Text extractions by page:
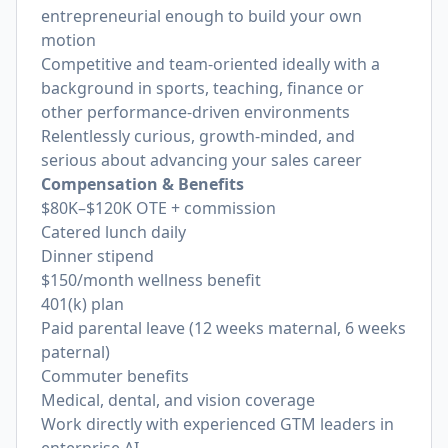
entrepreneurial enough to build your own
motion
Competitive and team-oriented ideally with a
background in sports, teaching, finance or
other performance-driven environments
Relentlessly curious, growth‑minded, and
serious about advancing your sales career
Compensation & Benefits
$80K–$120K OTE + commission
Catered lunch daily
Dinner stipend
$150/month wellness benefit
401(k) plan
Paid parental leave (12 weeks maternal, 6 weeks
paternal)
Commuter benefits
Medical, dental, and vision coverage
Work directly with experienced GTM leaders in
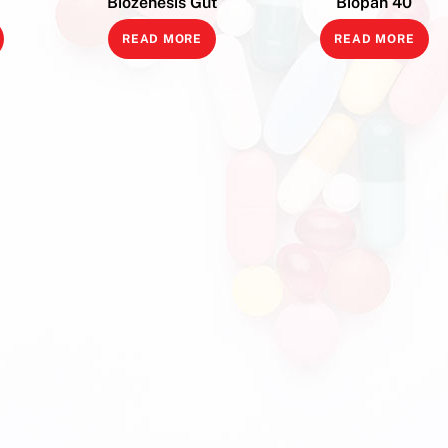
Biozenesis Gut
Biopan 40
READ MORE
READ MORE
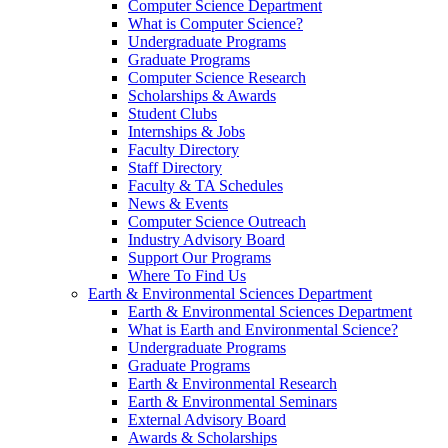
Computer Science Department
What is Computer Science?
Undergraduate Programs
Graduate Programs
Computer Science Research
Scholarships & Awards
Student Clubs
Internships & Jobs
Faculty Directory
Staff Directory
Faculty & TA Schedules
News & Events
Computer Science Outreach
Industry Advisory Board
Support Our Programs
Where To Find Us
Earth & Environmental Sciences Department
Earth & Environmental Sciences Department
What is Earth and Environmental Science?
Undergraduate Programs
Graduate Programs
Earth & Environmental Research
Earth & Environmental Seminars
External Advisory Board
Awards & Scholarships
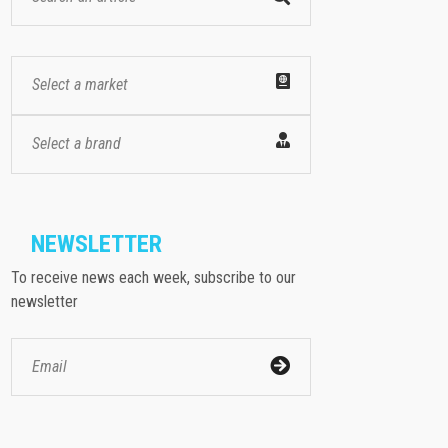
Select a market
Select a brand
NEWSLETTER
To receive news each week, subscribe to our
newsletter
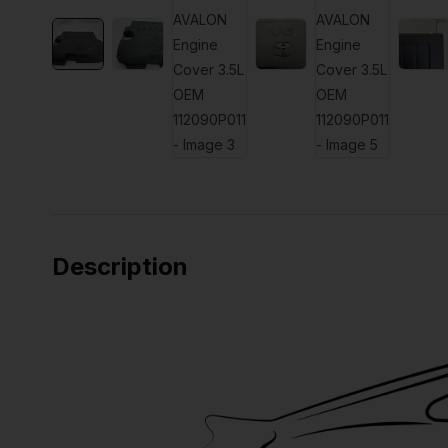
Description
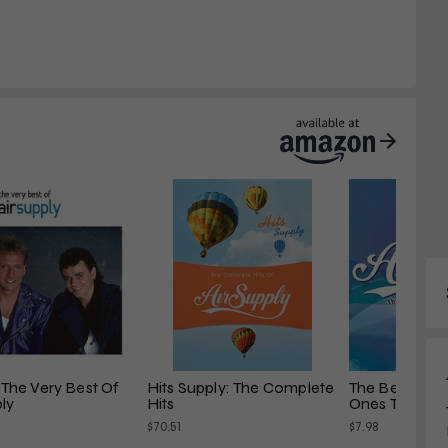
: The Very Best Of 
Hits Supply: The Complete 
The Best of Ai
ply
Hits
Ones That You.
$70.51
$7.98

Activity:
Could you give the lines above as a Markdown table with the columns "Row" and "Text," numbering each row and leaving out blank lines and the pictures?

Output below:
| Row | Text |
|---|---|
| 1 | entrepreneurial enough to build your own |
| 2 | motion |
| 3 | Competitive and team-oriented ideally with a |
| 4 | background in sports, teaching, finance or |
| 5 | other performance-driven environments |
| 6 | Relentlessly curious, growth‑minded, and |
| 7 | serious about advancing your sales career |
| 8 | Compensation & Benefits |
| 9 | $80K–$120K OTE + commission |
| 10 | Catered lunch daily |
| 11 | Dinner stipend |
| 12 | $150/month wellness benefit |
| 13 | 401(k) plan |
| 14 | Paid parental leave (12 weeks maternal, 6 weeks |
| 15 | paternal) |
| 16 | Commuter benefits |
| 17 | Medical, dental, and vision coverage |
| 18 | Work directly with experienced GTM leaders in |
| 19 | Biozenesis Gut |
| 20 | Biopan 40 |
| 21 | READ MORE |
| 22 | READ MORE |
| 23 | Computer Science Department |
| 24 | What is Computer Science? |
| 25 | Undergraduate Programs |
| 26 | Graduate Programs |
| 27 | Computer Science Research |
| 28 | Scholarships & Awards |
| 29 | Student Clubs |
| 30 | Internships & Jobs |
| 31 | Faculty Directory |
| 32 | Staff Directory |
| 33 | Faculty & TA Schedules |
| 34 | News & Events |
| 35 | Computer Science Outreach |
| 36 | Industry Advisory Board |
| 37 | Support Our Programs |
| 38 | Where To Find Us |
| 39 | Earth & Environmental Sciences Department |
| 40 | Earth & Environmental Sciences Department |
| 41 | What is Earth and Environmental Science? |
| 42 | Undergraduate Programs |
| 43 | Graduate Programs |
| 44 | Earth & Environmental Research |
| 45 | Earth & Environmental Seminars |
| 46 | External Advisory Board |
| 47 | Awards & Scholarships |
| 48 | Select a market |
| 49 | Select a brand |
| 50 | NEWSLETTER |
| 51 | To receive news each week, subscribe to our |
| 52 | newsletter |
| 53 | Description |
| 54 | : The Very Best Of  |
| 55 | Hits Supply: The Complete  |
| 56 | The Best of Ai |
| 57 | ply |
| 58 | Hits |
| 59 | Ones That You. |
| 60 | $70.51 |
| 61 | $7.98 |